*** Records shown ***

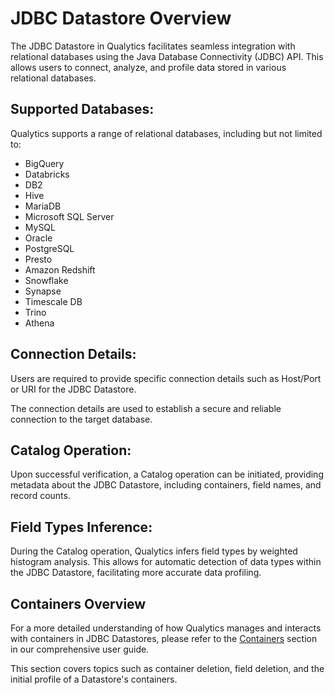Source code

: # JDBC Datastore Overview

The JDBC Datastore in Qualytics facilitates seamless integration with relational databases using the Java Database Connectivity (JDBC) API. 
This allows users to connect, analyze, and profile data stored in various relational databases. 

## Supported Databases:

Qualytics supports a range of relational databases, including but not limited to:

- BigQuery
- Databricks
- DB2
- Hive
- MariaDB
- Microsoft SQL Server
- MySQL
- Oracle
- PostgreSQL
- Presto
- Amazon Redshift
- Snowflake
- Synapse
- Timescale DB
- Trino
- Athena


##  Connection Details:

Users are required to provide specific connection details such as Host/Port or URI for the JDBC Datastore.

The connection details are used to establish a secure and reliable connection to the target database.


## Catalog Operation:

Upon successful verification, a Catalog operation can be initiated, providing metadata about the JDBC Datastore, including containers, field names, and record counts.

## Field Types Inference:

During the Catalog operation, Qualytics infers field types by weighted histogram analysis.
This allows for automatic detection of data types within the JDBC Datastore, facilitating more accurate data profiling.

## Containers Overview

For a more detailed understanding of how Qualytics manages and interacts with containers in JDBC Datastores, please refer to the [Containers](/userguide/container/what-is-container) section in our comprehensive user guide. 

This section covers topics such as container deletion, field deletion, and the initial profile of a Datastore's containers.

*** End of Records shown ***

Exercise goal:
In the entries above, find each line with "including" and copy it.

Response to this task:
Qualytics supports a range of relational databases, including but not limited to:
Upon successful verification, a Catalog operation can be initiated, providing metadata about the JDBC Datastore, including containers, field names, and record counts.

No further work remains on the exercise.